The National Marrow Donor Program has a list of possible stem cell donors. It’s also linked to other national and international registries. Together, there are almost 40 million potential donors.
MSK has a team of search coordinators who will help your doctor search for a donor. If you choose MSK as your transplant center, we will help look through all available options.
Searching for a donor often is a confusing process. MSK’s team will work through the donor selection process with you. Our goal is to make sure we consider all of your available donor options. We tailor our transplant approach to your personal needs.
For more information, please call our transplant service at 877-836-2268.
Harvesting the Donor’s Stem Cells
Bone marrow harvesting is a procedure that takes place before your transplant. Doctors will harvest (collect) stem cells that form blood. They collect them from your donor’s bone marrow or blood.
Bone marrow is collected from harvest sites that have a lot of marrow. The front and back of the hips are common harvest sites. The breastbone has a lot of marrow, but we very rarely collect from there. The most common harvest site is the back of the hips.
Bone marrow is collected during an operation. During a bone marrow harvest, the donor has general anesthesia (medication to make you sleep). A doctor puts a hollow needle into the harvest site. There are no stitches. There may be some pain and tenderness at the harvest site for about a week.
We also collect stem cells from a donor’s circulating blood. These are called peripheral blood stem cells. They’re collected from the donor’s bloodstream using a procedure called apheresis (a-feh-REE-sis).
The first step is to raise the number of stem cells in the donor’s bloodstream. The donor will get injections (shots) of medication a few days before the procedure. This causes their body to make more stem cells than usual. The medication can cause flu-like symptoms and bone pain for a few days.

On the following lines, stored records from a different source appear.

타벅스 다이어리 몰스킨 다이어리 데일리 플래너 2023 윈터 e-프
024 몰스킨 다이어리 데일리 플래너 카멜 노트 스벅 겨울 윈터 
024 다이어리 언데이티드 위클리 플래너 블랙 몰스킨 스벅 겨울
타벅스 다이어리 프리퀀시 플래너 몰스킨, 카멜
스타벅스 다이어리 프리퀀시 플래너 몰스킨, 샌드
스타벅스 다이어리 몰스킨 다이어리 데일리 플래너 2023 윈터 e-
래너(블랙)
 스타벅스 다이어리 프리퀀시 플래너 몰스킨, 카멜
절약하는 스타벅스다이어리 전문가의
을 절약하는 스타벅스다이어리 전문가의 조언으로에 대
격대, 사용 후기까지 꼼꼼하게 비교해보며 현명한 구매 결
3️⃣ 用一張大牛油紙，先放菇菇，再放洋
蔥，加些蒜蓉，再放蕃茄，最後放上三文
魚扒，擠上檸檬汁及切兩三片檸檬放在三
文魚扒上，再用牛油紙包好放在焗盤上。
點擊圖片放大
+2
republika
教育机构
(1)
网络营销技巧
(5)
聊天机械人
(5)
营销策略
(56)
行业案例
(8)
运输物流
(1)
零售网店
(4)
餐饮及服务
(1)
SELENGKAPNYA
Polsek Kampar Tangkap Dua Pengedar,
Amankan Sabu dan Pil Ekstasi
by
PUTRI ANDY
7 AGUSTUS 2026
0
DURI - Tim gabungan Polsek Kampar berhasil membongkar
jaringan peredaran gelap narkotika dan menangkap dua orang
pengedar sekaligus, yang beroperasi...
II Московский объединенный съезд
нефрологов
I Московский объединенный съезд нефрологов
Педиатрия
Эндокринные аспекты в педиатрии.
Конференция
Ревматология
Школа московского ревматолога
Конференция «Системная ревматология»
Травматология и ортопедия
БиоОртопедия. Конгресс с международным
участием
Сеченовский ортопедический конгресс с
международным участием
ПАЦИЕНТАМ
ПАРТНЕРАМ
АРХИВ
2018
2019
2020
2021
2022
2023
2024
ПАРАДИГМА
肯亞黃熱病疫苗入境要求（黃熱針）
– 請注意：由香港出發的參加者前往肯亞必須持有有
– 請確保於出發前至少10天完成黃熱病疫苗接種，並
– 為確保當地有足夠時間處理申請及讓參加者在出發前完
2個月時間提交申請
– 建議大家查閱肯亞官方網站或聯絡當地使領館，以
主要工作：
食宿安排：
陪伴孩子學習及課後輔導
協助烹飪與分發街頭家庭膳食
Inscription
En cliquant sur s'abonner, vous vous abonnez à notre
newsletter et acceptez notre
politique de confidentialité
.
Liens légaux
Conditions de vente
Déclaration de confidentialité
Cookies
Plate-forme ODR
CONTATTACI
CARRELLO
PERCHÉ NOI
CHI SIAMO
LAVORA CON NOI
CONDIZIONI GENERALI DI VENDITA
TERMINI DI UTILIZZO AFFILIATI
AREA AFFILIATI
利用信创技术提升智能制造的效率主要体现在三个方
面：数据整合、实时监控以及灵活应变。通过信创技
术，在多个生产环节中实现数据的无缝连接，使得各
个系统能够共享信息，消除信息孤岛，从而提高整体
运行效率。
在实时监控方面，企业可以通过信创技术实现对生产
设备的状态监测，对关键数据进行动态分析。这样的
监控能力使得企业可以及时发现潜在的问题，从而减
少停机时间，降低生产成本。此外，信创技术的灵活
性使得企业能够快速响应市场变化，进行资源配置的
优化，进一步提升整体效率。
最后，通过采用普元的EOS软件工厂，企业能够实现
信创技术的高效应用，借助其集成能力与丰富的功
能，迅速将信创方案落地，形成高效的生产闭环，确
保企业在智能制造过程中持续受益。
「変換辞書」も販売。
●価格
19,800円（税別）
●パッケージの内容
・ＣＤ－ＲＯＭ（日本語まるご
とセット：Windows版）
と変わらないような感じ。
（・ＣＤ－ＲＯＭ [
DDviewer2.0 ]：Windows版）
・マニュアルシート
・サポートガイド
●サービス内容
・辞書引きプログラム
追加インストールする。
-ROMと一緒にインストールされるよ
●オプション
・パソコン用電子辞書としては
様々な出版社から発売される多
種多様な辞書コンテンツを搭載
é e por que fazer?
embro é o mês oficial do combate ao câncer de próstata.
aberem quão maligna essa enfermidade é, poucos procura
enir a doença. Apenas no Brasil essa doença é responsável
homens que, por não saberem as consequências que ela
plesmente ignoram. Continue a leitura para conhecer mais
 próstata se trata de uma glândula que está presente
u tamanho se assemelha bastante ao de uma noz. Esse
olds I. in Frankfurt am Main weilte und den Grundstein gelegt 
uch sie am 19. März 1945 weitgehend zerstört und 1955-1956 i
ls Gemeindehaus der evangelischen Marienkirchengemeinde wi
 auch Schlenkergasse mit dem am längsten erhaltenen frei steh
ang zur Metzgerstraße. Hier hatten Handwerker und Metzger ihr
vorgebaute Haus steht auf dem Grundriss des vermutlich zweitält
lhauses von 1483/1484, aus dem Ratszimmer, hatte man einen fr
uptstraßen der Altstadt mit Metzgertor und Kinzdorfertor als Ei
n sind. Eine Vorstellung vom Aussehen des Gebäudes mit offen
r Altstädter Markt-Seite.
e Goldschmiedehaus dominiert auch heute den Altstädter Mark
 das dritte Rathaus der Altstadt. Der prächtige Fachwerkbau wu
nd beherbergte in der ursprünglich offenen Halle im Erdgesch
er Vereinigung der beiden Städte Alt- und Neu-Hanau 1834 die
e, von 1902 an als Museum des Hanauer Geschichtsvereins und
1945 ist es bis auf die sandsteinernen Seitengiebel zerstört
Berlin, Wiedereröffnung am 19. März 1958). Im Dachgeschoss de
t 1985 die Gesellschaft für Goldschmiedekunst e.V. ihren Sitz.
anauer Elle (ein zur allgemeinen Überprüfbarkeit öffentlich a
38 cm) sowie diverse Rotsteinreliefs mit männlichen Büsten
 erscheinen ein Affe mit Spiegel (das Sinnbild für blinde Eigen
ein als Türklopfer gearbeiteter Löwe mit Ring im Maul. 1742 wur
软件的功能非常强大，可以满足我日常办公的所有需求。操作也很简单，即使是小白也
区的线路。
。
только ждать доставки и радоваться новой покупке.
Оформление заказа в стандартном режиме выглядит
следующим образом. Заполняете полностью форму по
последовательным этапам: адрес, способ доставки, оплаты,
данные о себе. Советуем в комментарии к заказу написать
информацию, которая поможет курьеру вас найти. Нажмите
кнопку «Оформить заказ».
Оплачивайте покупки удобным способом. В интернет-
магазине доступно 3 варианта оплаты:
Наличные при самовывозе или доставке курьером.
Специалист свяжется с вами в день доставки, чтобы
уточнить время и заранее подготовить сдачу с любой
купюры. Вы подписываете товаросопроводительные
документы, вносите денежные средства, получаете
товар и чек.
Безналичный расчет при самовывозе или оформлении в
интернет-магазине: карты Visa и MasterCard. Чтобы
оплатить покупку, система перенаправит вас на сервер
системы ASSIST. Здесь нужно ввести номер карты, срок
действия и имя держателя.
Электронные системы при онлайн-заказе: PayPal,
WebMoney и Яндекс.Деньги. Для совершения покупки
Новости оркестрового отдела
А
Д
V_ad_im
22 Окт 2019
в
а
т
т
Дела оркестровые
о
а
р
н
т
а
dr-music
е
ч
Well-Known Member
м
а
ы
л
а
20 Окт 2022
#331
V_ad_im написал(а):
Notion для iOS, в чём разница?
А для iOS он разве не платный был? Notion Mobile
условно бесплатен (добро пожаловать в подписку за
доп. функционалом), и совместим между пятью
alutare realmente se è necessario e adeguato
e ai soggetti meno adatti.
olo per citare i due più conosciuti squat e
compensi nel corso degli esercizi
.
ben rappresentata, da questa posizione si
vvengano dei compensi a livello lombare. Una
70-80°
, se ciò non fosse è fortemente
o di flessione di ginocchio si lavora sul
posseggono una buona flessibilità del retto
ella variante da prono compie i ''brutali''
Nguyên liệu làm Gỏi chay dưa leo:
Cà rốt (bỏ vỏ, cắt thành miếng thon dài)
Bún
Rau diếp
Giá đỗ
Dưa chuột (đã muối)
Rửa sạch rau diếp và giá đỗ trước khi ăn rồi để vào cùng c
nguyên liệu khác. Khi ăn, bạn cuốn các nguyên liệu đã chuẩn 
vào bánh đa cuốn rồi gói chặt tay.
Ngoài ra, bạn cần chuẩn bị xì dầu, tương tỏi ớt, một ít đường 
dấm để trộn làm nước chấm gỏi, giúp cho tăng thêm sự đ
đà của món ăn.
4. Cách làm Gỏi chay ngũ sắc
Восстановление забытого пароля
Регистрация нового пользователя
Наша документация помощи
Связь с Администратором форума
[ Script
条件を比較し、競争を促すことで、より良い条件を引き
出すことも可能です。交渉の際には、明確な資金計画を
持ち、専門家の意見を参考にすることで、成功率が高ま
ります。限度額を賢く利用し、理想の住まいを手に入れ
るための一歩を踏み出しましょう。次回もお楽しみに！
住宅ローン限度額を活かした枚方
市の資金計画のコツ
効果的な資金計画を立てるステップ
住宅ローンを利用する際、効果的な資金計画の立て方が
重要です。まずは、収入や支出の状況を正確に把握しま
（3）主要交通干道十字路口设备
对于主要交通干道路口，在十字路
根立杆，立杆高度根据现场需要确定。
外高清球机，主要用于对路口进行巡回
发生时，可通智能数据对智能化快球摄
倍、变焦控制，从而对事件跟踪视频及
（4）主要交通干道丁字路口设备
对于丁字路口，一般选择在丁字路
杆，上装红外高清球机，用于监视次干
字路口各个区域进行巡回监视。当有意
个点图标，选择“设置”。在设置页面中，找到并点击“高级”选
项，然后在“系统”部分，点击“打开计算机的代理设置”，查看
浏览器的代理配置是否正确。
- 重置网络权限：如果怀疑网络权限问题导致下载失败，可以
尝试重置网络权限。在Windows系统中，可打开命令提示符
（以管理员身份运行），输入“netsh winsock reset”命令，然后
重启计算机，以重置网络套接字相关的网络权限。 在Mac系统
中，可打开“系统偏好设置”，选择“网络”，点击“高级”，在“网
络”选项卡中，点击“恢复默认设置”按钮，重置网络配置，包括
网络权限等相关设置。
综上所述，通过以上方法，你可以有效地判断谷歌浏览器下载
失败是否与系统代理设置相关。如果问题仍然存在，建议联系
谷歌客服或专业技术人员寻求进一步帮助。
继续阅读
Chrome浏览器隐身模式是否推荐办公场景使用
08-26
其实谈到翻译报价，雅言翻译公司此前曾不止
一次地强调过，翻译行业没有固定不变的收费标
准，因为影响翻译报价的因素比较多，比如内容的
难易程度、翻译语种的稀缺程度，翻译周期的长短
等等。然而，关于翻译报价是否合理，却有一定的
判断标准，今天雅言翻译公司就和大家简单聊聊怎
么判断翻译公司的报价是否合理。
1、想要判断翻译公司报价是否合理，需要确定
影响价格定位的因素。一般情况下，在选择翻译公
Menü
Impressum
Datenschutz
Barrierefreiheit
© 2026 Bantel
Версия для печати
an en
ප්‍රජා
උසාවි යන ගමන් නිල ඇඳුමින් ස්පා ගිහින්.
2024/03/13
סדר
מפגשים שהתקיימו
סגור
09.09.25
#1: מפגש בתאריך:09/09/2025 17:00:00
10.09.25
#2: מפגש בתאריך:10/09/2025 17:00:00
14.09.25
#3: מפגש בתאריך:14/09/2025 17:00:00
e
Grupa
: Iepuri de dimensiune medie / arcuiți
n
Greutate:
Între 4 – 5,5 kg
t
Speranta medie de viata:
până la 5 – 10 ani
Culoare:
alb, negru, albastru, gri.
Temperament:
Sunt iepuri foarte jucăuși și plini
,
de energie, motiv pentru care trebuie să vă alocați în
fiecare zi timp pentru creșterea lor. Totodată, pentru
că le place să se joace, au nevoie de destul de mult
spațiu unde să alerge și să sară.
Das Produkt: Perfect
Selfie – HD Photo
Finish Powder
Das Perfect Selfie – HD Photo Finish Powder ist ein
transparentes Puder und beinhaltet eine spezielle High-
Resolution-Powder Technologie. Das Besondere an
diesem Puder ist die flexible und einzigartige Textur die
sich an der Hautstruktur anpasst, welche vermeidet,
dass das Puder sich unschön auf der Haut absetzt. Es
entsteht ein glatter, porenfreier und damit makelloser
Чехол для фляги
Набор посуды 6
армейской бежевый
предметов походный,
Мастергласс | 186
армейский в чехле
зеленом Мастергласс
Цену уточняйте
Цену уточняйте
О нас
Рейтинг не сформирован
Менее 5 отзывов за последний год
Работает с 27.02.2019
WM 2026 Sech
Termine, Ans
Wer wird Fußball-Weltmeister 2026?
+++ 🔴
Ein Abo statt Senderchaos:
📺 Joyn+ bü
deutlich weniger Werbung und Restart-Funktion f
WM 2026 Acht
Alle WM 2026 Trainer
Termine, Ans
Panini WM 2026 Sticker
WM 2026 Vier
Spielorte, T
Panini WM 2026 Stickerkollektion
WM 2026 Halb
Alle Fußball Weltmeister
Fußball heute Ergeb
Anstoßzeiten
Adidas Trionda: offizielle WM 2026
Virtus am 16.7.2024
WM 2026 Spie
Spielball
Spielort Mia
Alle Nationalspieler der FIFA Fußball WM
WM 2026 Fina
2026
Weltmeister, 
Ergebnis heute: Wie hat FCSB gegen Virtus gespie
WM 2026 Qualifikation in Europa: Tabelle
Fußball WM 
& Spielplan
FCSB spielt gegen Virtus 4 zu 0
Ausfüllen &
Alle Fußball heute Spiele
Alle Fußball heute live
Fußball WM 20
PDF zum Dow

Apheresis does not need to be done in an operating room. The stem cells are easily collected while the donor is awake. The donor does not need general anesthesia (medication to make you sleep).
Apheresis takes place for several hours over 1 to 3 days. The donor’s blood comes out through a tube placed in their vein. It then goes through a machine that separates the stem cells from other blood cells. Those other blood cells are returned to the donor. The collected stem cells are either used right away or frozen and stored.